Following on from something that sonicii posted in another thread about towing with a V37 hybrid, I recently had an issue with mine, and thought I'd share.
As someone else worked out, I'm not in Australia, I'm in New Zealand. A the end of August I did a road trip around the south island. Started from home in Wellington, jumped on the ferry to the South Island (Bluebridge), drove down to Christchurch, a bit of time there, down to Dunedin for some family stuff, then back up to Christchurch of the night, Picton, and got the ferry back to Wellington. Amazing road trip, a heap of fun. The cruise control + active lane control + all the other sensors made it pretty much self-drive along the Canterbury Plains. I love driving in the South Island so much more than the North Island. The car went amazing, other than 'the issue'.
On the return ferry trip back to Wellington, we looked around Picton, then driving through the port slowly, the car was running on batteries the whole time, so by the time we got to the ferry, the batteries were pretty much flat. Once we start driving up the ramp onto the ferry, the tread on the car ramps is very rough, and my poor sports suspension wasn't a fan of it, so we're driving pretty slow. Then we're directed up to the top deck, which has a pretty long, steep ramp, up past the other decks, all the way to the outside of the ship. By this stage, we're going about 2kmh, batteries are flat, car is doing that odd 'labouring the petrol engine while running on electric' that it sometimes does on the motorway on ramp in heavy traffic. As we're getting to the top of the big ramp, a caution light comes on, the display in the dash tell us that the hybrid system has over heated and we need to stop. At this point we're about 5m from the top of the narrow ramp, so all we can really do is keep going. About 5 seconds after we get to the top of the ramp, the warning lights went away, the message is gone, and everything is fine.

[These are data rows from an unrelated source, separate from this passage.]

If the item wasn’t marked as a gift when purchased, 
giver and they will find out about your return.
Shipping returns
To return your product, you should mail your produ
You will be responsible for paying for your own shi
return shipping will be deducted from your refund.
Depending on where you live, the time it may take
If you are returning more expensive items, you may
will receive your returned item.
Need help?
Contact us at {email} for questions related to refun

Now, what sonicii posted is "These cars don't have a torque converter in the transmission and rely on the low/reverse brake to act as a clutch at very low speeds (lower than idle speeds in 1st gear) and they don't like to slip for extended periods." I'm guessing that for that low speed it's actually just charging up the battery, using 100% electric for moving the car, and I can see how doing that for 5+ minutes constantly would cause things to heat up pretty quickly. Add in low air movement, and being inside a ship, this all starts to make sense.

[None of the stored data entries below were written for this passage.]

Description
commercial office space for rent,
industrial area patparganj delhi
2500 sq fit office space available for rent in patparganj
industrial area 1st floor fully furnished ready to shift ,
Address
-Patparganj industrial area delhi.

When we headed south on the same ferry, we were on a lower deck, and were running on the electric motors for a shorter period that I don't think we ran into that issue. I've since worked out that if I leave the car in Standard, slide the transmission into tiptronic mode it pretty much makes the petrol engine behave as a stop start mode, meaning that the low speed in the dock would have used the petrol engine, so the batteries had some juice in them once we got into the ship. Also opening the drivers door with the car running starts petrol engine, but will only charge the batteries up to 50% and then stop the petrol engine; while waiting to disembark, I had the door open to charge the batteries back up.